Ao atuar sem freios e sem estratégia, Trump acabou levando os telespectadores a desligarem seus aparelhos antes do final do debate. Quando Biden falava de seu filho Beau, que lutou no Iraque e morreu com um tumor cerebral, Trump desviou o assunto para dizer que Hunter, outro filho de Biden, teve problemas com cocaína. Trump também disse que ele foi demitido de maneira desonrosa do Exército, o que não é verdade. O presidente ainda precisou dar explicações sobre as revelações do jornal The New York Times de que ele pagou apenas 750 dólares em impostos federais em 2016 e em 2017. Dos 15 anos anteriores à posse, ele só pagou impostos federais em dez. Para reduzir sua parcela a pagar, Trump declarou sua filha Ivanka como consultora, apesar de ela ter um cargo remunerado na sua empresa. Em resposta à reportagem, que, como de praxe, tachou de “fake news”, ele disse que pagou milhões em impostos, mas não apresentou documentos. Depois, Trump admitiu que fugia das taxas ao máximo. “Eu não quero pagar impostos. Antes de me tornar presidente, eu era um empresário do setor privado. Como qualquer pessoa do setor privado, a menos que você seja um estúpido, você trabalha em função das leis (fiscais)”, disse.

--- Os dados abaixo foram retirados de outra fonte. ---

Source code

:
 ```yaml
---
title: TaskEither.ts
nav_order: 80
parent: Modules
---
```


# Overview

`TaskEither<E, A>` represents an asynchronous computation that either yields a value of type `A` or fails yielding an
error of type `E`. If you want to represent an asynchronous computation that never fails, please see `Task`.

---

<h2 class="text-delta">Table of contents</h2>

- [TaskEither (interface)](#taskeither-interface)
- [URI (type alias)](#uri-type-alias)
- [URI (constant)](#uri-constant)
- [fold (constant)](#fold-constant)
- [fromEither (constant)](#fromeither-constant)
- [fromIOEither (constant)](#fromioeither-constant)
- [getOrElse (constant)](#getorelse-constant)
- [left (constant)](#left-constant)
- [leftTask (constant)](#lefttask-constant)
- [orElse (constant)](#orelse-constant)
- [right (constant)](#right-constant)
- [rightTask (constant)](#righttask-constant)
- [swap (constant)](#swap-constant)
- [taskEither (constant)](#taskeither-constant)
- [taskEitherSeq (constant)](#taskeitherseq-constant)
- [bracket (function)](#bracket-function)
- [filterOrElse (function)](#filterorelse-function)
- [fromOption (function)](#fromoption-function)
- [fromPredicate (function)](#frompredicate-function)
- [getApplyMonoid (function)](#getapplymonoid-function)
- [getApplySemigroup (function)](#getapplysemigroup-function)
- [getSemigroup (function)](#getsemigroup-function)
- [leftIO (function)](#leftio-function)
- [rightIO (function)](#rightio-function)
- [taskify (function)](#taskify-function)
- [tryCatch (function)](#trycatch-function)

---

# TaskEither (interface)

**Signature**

DivulgaçãoDivulgaçãoBiden em campanha: 94% dos americanos já decidiram em quem votar
Ao longo de uma hora e meia de debate, Trump interrompeu o seu adversário 73 vezes. Chamou Biden de “burro” e “fraco”. Ouviu de volta que é um “palhaço”, “mentiroso”, “racista” e “idiota” – a certa altura, teve até um “cala a boca” da parte do democrata. Os erros de Biden foram muitos. Ele se esquivou de dizer se pretende aumentar o número de juízes na Suprema Corte, não se mostrou decidido em relação a acabar com os protestos violentos e perdeu o raciocínio algumas vezes — com Trump fazendo o possível para que isso acontecesse. Propostas e ideias praticamente não foram discutidas.

Nas horas seguintes, os principais comentários sobre o debate giravam em torno do número de interrupções de Trump e da baixaria do bate-boca. Ante a repulsa generalizada, o presidente candidato à reeleição perdeu uma boa chance de conquistar os eleitores que estão lhe faltando num momento que os números indicam estabilidade. A aprovação de Trump, um forte indicador de quantos votos ele poderá ter, tem oscilado entre 41% e 45%. Segundo a última pesquisa da Universidade Quinnipiac, feita no final de setembro, 94% dos eleitores já decidiram em quem vão votar, o que reduz a possibilidade de surpresas nas próximas semanas. “Biden está à frente e joga parado. No debate, tudo o que tinha de fazer era não errar”, diz Carlos Gustavo Poggio, professor de relações internacionais na Faap. Diante de um oponente hesitante e sem o tino de outros figurões democratas que já estiveram do lado oposto do ringue, é incontornável a constatação de que Trump está perdendo para si mesmo.